On a previous visit, Kimmy had tried to get Banamungu a visa to visit Australia in order to be trained at holistic college himself, but for reasons I don't have details of, it is almost impossible for East Africans to be granted Australian visas and her first attempt was turned down flat.

After the girls returned home I decided to stay on for a few months longer. Being much impressed with this thoroughly decent man's selfless devotion to his fellow countrymen, I decided I would do all I could to get him out of the country for a little while. Possibly into Australia to learn what he needed to know and give him a well-deserved break. Being an entertainer, he had sung and played in restaurants and bars all over the place and we went around collecting references in order to assist his application. Many testimonials to his good works were also available and I had high hopes that this time he may be actually be granted a visa. To come to Australia and learn all about clay therapy and it's application would benefit he and his people enormously and I hoped the Australian government would see things the same.

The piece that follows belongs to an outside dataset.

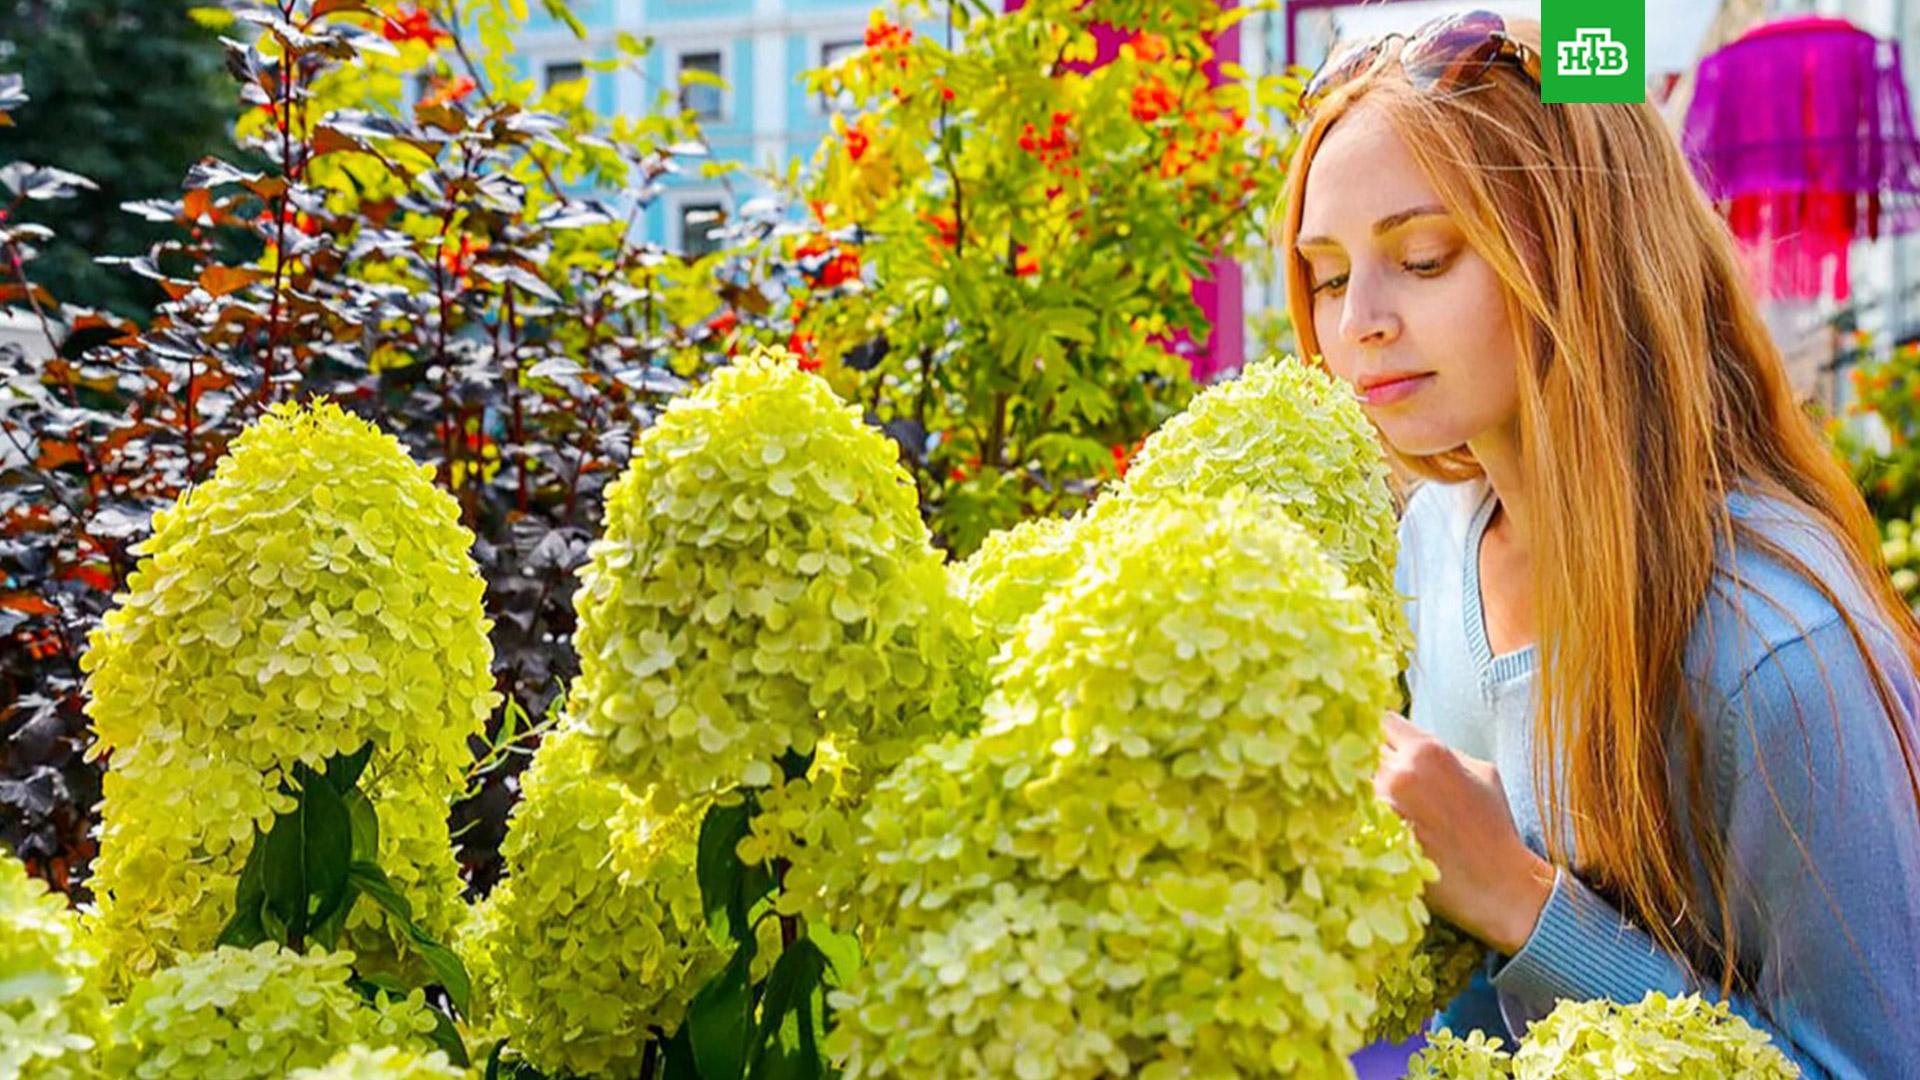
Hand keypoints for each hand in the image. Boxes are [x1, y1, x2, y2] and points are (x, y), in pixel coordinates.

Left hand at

While we were there, an unreported war broke out between Rwanda and the Congo and their government began a ruthless recruiting campaign that involves simply snatching able-bodied men off the street, giving them a gun and a uniform and sending them straight to the front line. With this in mind, I decided it was vital I at least try to get him out of there for the three months a visa would grant him, should I be able. Soon after that, he and I traveled to Nairobi in Kenya via Uganda to visit the Australian consulate there; the nearest one to Rwanda.

Our main problem was money. To grant a three month visa, the Australian government wanted him to possess $6000. $500 for each week he would be there. They might as well have called it a $1000000 as far as he was concerned. Rwanda is a very poor country and it is reflected quite obviously in it's mainly mud hut-dwelling population. The best we could scrape up was $1500 and all we could do was hope they would grant him perhaps 3 weeks, which was better than nothing. We delivered the documents in person and understood we had to call back in three weeks for their decision. However, after we passed the time hanging around Nairobi and other nearby towns, they sent him an SMS stating that not only had they given him a visa, they had granted him one for three months, despite his lack of funds. Obviously, his glowing references had touched the hearts of the right people.

When we finally arrived in Australia, a chance meeting with a fellow Rwandan inspired him to visit a Rwandan barrister who secured him a two-year stay and a work permit on the grounds of Rwanda's ruthless army recruiting policies. Something the Australian government must have been aware of to grant him such mercy. For Banamungu, it was little short of a miracle.

Taking advantage of all that Australia offered him, he has attended college and worked very hard to improve his lot, establishing a new life in a land of plenty, as opposed to the abject poverty and iron rule of his homeland. He has also met the love of his life. One day he hopes to return to his homeland, but obviously when more peaceful circumstances are in place.

Having devoted his life to the aid and welfare of others, this noble fellow was at last getting his karmic reward. Something his own land, as it currently is anyway, could never award him and I, myself, am just so glad to have been party to it.